**TEXT SHOWN**
Re: An Aburdly Brief Introduction to Unicode (was Re: Perception ...)

From: Mark Davis (
Date: Fri Feb 23 2001 - 10:19:42 EST

many comments

----- Original Message -----
From: "Tom Lord" <>
To: "Unicode List" <>
Sent: Wednesday, February 21, 2001 21:15
Subject: An Aburdly Brief Introduction to Unicode (was Re: Perception ...)

> We've seen several posts about the perception that Unicode is a
> 16 bit character set encoding. Among those, we've heard anecdotes
> about the problems people have introducing newcomers to Unicode.
> Here is a chapter of a reference manual I've been working on.
> The original manual can be found at, along
> with some useful Unicode software (a fast regular expression matcher,
> a database for C, and some handy data structures).
> The manual as a whole is covered by the GNU Free Documentation License
> (, but the plain-text version in this message
> may be reproduced unconditionally.
> Thomas Lord
> Absurdly Brief Introduction to Unicode
> copyright 2001, Thomas Lord,, Pittsburgh PA
> Permission is granted to reproduce this text verbatim, without
> further restrictions, except that this copyright notice and
> permission statement must be included. Permission is
> granted to reproduce this text with modifications, provided
> that this copyright notice and permission statement are
> included, and the copy is clearly marked as "modified from
> the original".
> This chapter is a very succinct introduction to the Unicode character
> set. It may be useful when trying to read this manual, but it is not
> intended to be a thorough introduction. One place to learn more about
> Unicode is the web site of the Unicode Consortium:
> The current definition of Unicode is published
> as The Unicode Standard Version 3.0 by the Unicode Consortium.

**REQUESTS**
[A] According to the Unicode post, what license covers the manual as a whole?
[B] Carry the Unicode post forward from its last sentence.
The lines after the Unicode post are separate material.

**DATASET SECTION**
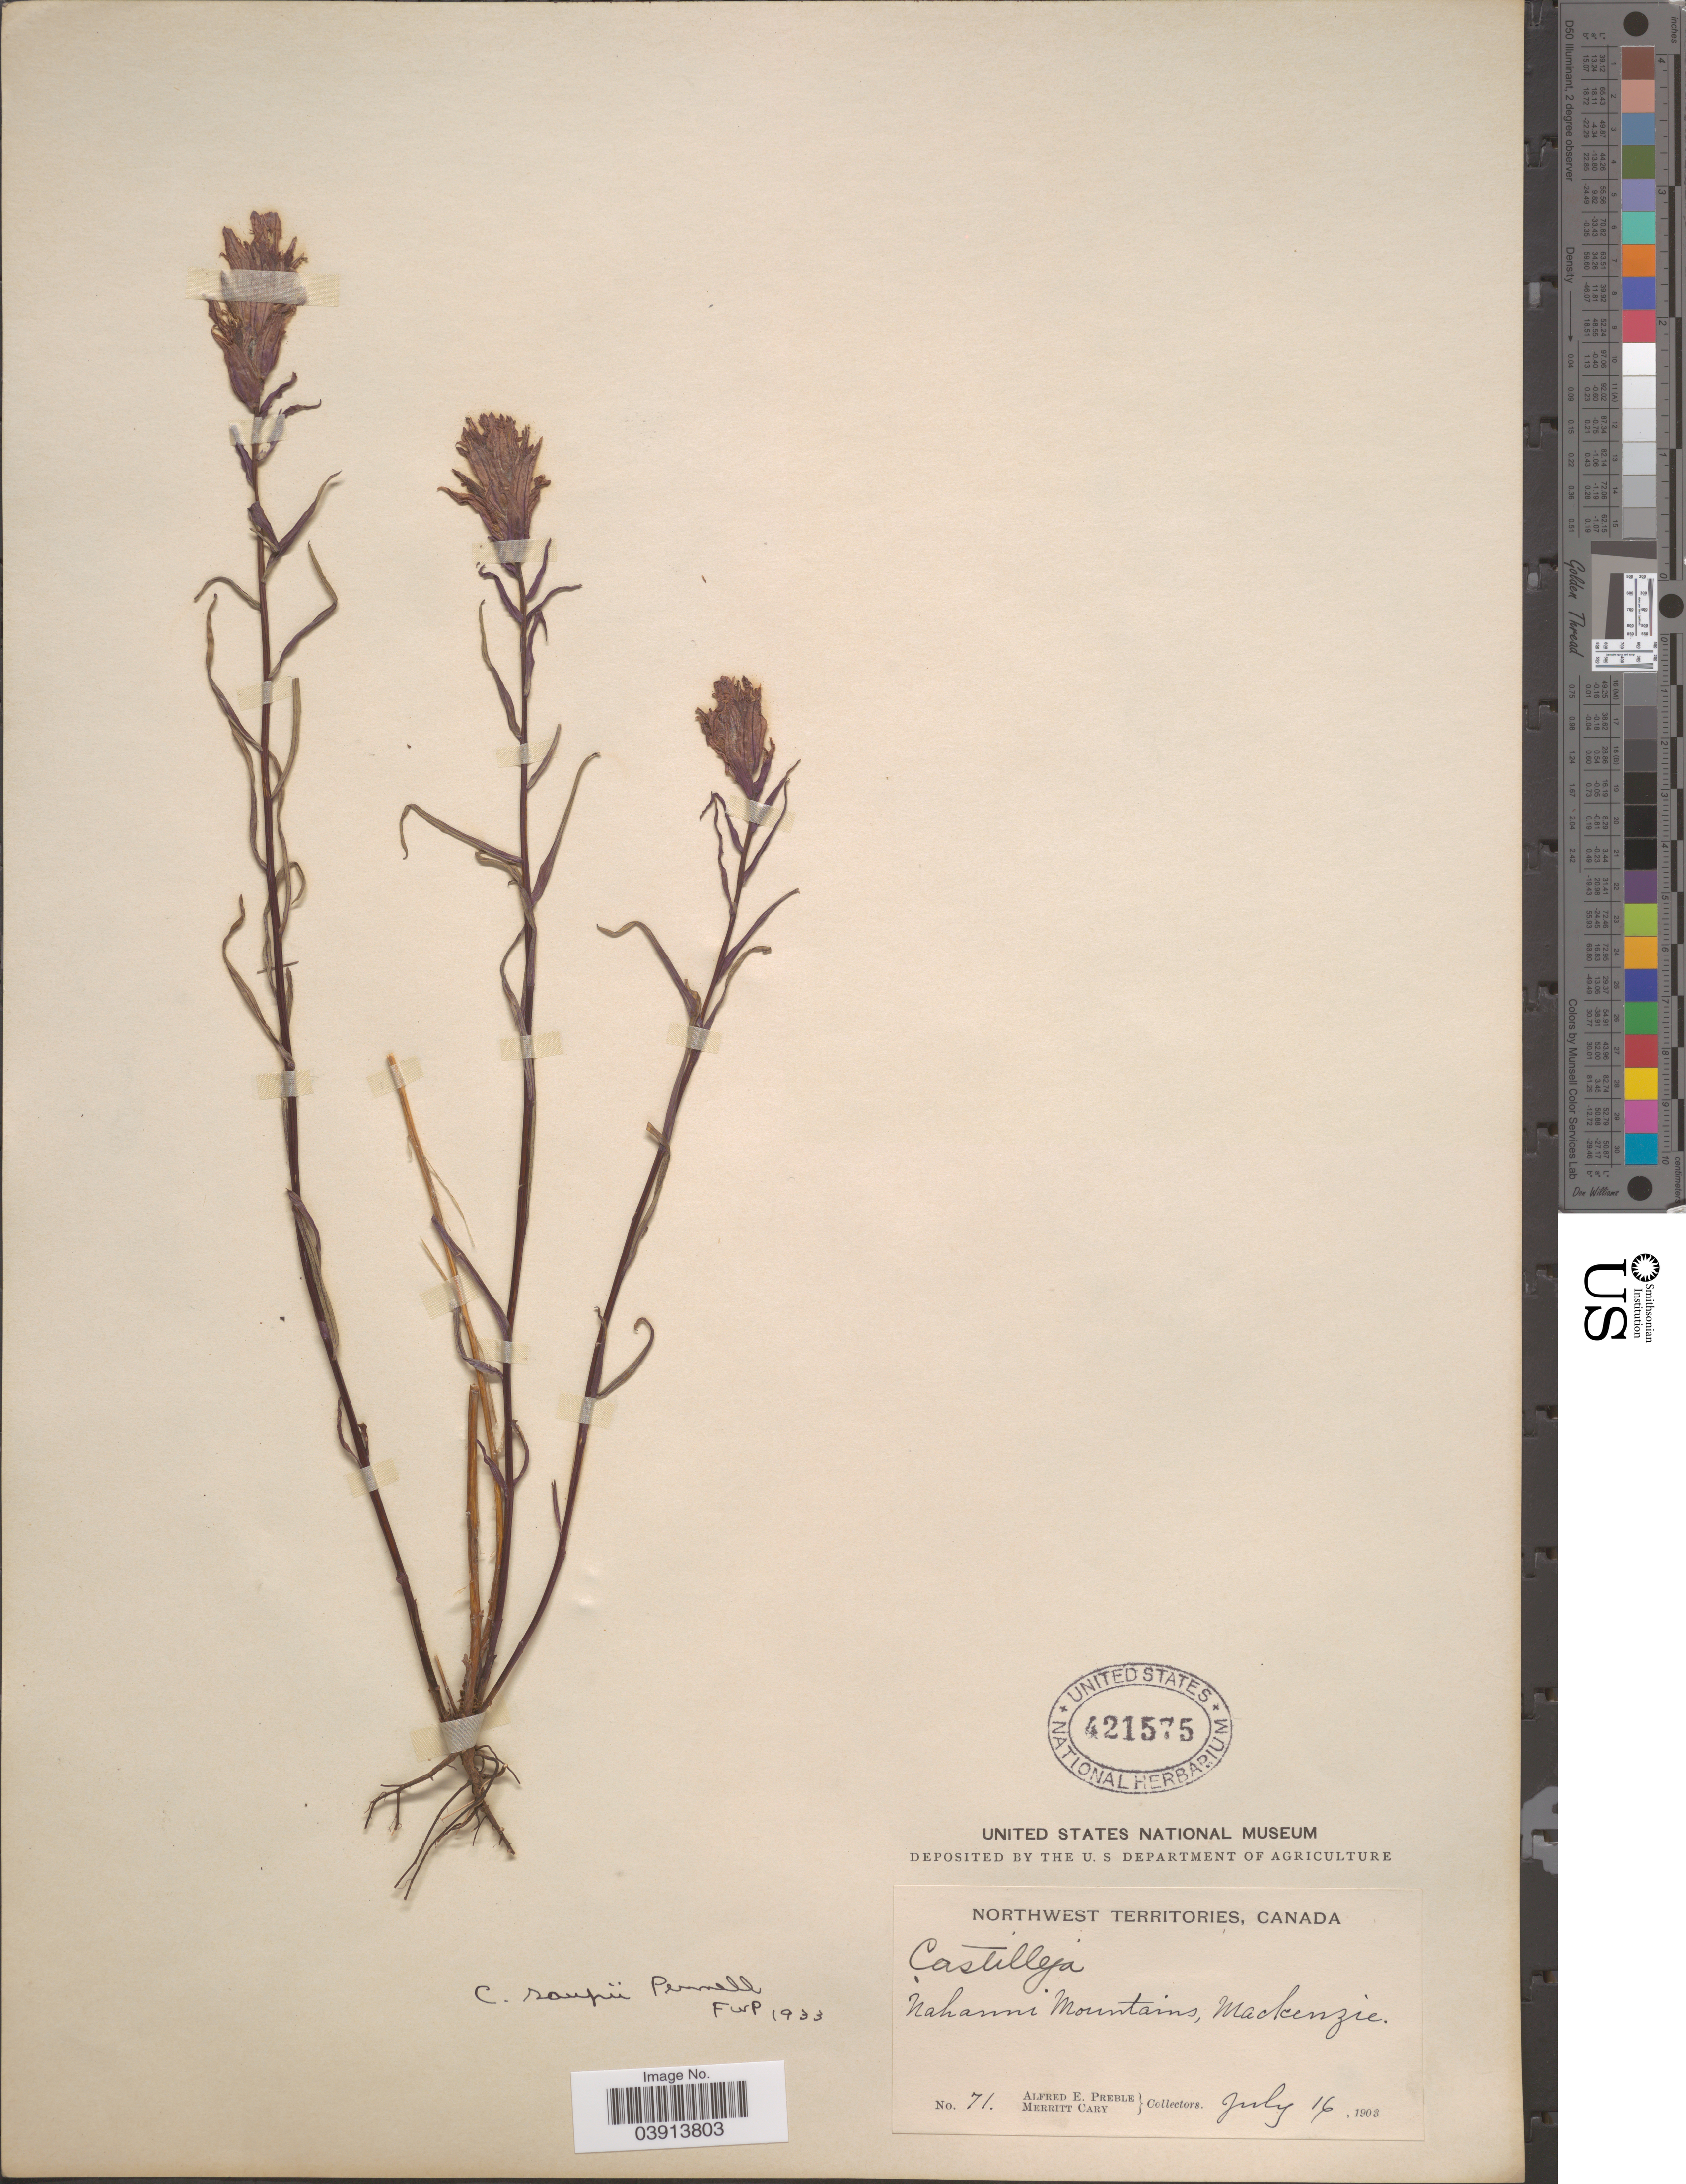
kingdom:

**ANSWER SET**
[A] The GNU Free Documentation License.

[B]
> Characters
> Unicode defines a set of _abstract_characters_. Roughly speaking,
> abstract characters represent indivisable marks that people use in

'indivisable' is overstating

> writing systems to convey information. In western alphabets, for
> example, latin small letter A is the name of an abstract
> character. That name doesn't refer to a in a particular font, but
> rather to the idea of small A in general.
> Unicode includes a number of abstract characters which are formatting
> marks: they give an indication of how adjacent characters should be

not necessarily adjacent

> rendered but do not themselves correspond to what one might ordinarily
> think of as a "written character".
> Unicode includes a number of abstract characters which are control
> characters: they have traditional (and sometimes standard) meaning in
> computing, but do not correspond to any feature of human writing.
> Unicode includes a number of abstract characters which are usually
> combined with other characters (such as diacritical marks and vowel
> marks).
> The goal of Unicode is to encode the complete set of abstract
> characters used in human writing, sufficient to describe all written
> text.
> The situation is complicated by three factors: the necessarily large
> size of a global character set; the occaisionaly arbitrary decisions


> that must be made about what counts as an abstract character and what
> does not; and the generally acknowledged desirability of supporting
> bijective mappings between a variety of older character sets and

while I like bijective, it is not a commonly understood term.

> subsets of Unicode.
> Code Points
> A _code_point_ is an integer value which is assigned to an abstract
> character. Each character receives a unique code point.

inaccurate. Multiple *abstract characters* can have a single code point;
multiple code points can correspond to a single *abstract character*.
*Encoded characters* receive a unique code point (but this is a tautology).

> By convention, code points are always written in hexadecimal notation,
> prefixed by the string U+. Usually, no less than four hexadecimal
> digits are written.

In Unicode & 10646, at least 4 are required.

> Unicode code points are in the closed range U+0000..U+10FFFF. Thus,
> it requires at least 21 bits to hold a Unicode code point. Sometimes

Needs serious qualification. UTF-8 represents many code points with only 8
bits, as does SCSU.

> people say that "Unicode is a 16-bit character set.": that is an
> error.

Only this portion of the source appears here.